Publication year - 2011
Publication title -
the faseb journal
Language(s) - English
Resource type - Journals
SCImago Journal Rank - 1.709
H-Index - 277
eISSN - 1530-6860
pISSN - 0892-6638
DOI - 10.1096/fasebj.25.1_supplement.1083.2
Subject(s) - aquifex aeolicus , docking (animal) , homology modeling , transporter , chemistry , stereochemistry , serotonin transporter , ligand (biochemistry) , serotonin plasma membrane transport proteins , binding site , computational biology , biochemistry , biology , serotonin , receptor , enzyme , gene , medicine , nursing , escherichia coli
Although no atomic‐resolution structures yet exist for the human serotonin transporter (hSERT), several structures of a bacterial homologue of the monoamine transporters, the Aquifex aeolicus leucine transporter (LeuT) have made it possible to generate homology models of hSERT that account for many aspects of its pharmacology. Explaining the selectivity and affinity of 3‐phenyltropane cocaine analogs for hSERT requires a model of ligand binding that accounts for the structural flexibility of the protein upon ligand binding, since small changes in protein conformation are likely associated with changes in the binding free energy that underlies affinity.
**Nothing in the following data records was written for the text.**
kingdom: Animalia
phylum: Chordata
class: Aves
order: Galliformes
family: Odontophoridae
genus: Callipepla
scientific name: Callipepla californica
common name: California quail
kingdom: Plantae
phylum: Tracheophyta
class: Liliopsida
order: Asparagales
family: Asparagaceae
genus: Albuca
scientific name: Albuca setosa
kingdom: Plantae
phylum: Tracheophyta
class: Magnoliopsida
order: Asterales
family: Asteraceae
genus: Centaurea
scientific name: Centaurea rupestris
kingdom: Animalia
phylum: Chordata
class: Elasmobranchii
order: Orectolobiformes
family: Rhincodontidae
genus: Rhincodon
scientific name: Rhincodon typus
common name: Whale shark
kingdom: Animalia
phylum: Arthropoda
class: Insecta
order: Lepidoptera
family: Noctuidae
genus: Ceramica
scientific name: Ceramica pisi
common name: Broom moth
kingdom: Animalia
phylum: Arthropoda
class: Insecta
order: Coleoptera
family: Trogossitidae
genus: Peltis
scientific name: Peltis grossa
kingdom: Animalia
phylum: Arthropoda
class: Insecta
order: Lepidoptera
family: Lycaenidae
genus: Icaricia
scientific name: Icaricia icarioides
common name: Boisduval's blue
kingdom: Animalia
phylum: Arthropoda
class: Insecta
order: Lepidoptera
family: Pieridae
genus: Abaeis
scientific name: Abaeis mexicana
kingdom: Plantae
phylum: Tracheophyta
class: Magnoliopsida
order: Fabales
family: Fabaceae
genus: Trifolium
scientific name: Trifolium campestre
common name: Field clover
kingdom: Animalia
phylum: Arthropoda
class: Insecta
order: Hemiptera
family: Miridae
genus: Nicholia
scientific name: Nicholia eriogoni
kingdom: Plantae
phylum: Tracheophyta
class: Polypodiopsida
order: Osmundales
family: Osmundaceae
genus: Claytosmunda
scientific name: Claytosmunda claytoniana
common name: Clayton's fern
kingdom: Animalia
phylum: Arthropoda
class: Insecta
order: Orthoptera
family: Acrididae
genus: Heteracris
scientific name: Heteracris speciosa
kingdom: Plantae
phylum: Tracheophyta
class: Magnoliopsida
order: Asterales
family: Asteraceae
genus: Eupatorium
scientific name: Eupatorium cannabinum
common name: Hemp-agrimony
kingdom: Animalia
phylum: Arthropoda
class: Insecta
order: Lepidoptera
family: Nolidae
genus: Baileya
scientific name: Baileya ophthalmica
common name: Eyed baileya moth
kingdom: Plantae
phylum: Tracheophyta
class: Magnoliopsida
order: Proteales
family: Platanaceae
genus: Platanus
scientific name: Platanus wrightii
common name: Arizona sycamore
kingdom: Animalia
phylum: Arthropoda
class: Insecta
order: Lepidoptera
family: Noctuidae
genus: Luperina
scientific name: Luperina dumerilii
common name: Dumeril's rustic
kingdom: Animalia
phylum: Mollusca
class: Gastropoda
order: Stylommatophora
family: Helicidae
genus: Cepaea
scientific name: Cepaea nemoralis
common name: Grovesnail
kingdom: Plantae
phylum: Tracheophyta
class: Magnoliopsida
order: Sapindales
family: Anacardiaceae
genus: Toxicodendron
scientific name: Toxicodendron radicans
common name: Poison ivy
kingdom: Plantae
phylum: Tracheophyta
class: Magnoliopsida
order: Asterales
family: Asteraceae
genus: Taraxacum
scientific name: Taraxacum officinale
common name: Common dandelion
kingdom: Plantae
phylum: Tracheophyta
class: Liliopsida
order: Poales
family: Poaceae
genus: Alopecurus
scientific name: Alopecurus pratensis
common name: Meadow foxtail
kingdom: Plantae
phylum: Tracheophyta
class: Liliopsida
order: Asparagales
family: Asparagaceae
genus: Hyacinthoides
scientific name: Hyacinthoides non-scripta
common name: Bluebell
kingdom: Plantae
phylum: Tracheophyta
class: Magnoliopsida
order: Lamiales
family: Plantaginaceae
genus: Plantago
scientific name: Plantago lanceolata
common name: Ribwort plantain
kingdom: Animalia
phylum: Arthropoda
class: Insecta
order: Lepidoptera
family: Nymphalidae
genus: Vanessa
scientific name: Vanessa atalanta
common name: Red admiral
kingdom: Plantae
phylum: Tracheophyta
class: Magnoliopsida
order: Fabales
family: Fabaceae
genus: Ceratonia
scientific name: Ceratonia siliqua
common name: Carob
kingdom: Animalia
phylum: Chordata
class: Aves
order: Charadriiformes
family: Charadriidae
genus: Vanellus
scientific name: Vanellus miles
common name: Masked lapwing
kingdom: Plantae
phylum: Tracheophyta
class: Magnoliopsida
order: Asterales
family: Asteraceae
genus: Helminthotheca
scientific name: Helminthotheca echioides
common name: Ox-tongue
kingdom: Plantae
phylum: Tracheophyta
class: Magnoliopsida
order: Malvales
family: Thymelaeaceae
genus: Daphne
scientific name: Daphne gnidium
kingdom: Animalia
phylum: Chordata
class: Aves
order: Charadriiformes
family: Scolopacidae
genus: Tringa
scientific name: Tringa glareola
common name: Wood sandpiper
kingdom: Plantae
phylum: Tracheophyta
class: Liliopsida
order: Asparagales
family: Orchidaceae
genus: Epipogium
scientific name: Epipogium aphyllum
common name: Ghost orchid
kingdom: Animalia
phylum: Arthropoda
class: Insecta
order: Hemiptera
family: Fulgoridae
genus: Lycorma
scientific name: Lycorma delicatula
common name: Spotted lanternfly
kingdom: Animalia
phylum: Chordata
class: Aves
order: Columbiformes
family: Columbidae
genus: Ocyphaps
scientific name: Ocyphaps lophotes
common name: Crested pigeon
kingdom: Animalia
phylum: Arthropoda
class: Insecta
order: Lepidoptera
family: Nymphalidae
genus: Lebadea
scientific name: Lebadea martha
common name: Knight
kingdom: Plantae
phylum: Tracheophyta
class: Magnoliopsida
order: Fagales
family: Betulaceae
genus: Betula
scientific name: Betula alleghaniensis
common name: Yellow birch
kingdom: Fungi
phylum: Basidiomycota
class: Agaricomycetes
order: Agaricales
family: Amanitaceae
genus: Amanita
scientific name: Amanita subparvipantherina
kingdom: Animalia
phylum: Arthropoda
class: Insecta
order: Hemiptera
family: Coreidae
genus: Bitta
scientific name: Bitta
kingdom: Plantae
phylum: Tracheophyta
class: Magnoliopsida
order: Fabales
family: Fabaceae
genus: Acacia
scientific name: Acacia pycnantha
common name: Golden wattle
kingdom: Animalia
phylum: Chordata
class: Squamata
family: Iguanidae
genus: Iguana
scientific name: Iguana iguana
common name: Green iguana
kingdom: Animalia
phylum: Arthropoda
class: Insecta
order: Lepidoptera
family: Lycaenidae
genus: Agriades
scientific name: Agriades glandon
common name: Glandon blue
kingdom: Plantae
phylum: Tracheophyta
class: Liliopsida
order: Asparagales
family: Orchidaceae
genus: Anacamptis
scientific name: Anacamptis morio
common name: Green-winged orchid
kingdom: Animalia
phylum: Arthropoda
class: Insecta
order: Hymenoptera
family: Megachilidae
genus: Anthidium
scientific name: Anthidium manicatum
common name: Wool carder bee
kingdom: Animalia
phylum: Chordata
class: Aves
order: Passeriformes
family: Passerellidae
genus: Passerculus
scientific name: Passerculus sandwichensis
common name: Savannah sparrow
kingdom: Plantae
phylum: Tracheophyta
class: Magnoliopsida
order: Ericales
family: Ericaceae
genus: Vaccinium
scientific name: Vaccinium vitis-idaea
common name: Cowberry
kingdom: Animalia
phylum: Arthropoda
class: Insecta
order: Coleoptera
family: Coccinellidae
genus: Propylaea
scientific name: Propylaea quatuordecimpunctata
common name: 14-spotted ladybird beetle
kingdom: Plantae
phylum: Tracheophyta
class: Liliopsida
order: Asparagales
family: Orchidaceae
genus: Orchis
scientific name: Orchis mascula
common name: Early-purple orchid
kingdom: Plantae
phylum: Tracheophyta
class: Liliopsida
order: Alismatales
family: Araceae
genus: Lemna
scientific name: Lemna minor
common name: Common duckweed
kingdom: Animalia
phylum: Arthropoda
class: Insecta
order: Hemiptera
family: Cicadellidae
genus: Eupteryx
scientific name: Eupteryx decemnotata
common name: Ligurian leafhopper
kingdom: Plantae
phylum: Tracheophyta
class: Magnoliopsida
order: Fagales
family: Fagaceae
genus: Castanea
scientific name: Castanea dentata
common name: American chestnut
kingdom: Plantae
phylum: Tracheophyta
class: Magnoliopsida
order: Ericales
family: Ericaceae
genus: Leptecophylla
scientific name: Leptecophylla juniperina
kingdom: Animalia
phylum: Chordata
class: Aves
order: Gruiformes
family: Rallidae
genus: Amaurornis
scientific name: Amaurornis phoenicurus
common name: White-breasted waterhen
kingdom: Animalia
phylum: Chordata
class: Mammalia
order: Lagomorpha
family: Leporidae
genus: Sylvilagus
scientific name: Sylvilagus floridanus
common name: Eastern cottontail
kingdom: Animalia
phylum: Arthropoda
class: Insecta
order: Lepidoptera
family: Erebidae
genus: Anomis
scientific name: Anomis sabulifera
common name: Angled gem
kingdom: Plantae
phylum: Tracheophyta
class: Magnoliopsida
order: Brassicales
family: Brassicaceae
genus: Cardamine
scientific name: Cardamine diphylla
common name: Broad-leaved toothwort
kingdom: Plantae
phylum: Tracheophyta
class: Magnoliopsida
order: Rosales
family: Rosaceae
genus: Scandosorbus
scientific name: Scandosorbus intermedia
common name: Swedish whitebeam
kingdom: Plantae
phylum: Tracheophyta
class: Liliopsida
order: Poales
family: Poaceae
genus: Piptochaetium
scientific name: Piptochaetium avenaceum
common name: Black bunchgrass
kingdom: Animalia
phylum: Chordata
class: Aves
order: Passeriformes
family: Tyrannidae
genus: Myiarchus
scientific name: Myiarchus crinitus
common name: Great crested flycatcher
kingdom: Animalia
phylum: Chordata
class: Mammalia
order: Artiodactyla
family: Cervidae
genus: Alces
We have therefore developed a novel approach to docking a series of 3‐phenyltropane analogs to hSERT by sequential docking of each compound to a series of conformations of hSERT generated by homology modeling from two template LeuT structures: one with LeuT bound to substrate exhibiting a conformation in which the substrate is occluded from solvent, and one with LeuT bound to a competitive inhibitor in which the transporter is locked in an open‐to‐out conformation. This approach has yielded docking poses and transporter conformations not previously observed. We therefore believe that this approach has great promise for future studies on other classes of compounds and other protein targets to provide computational support for models of ligand binding.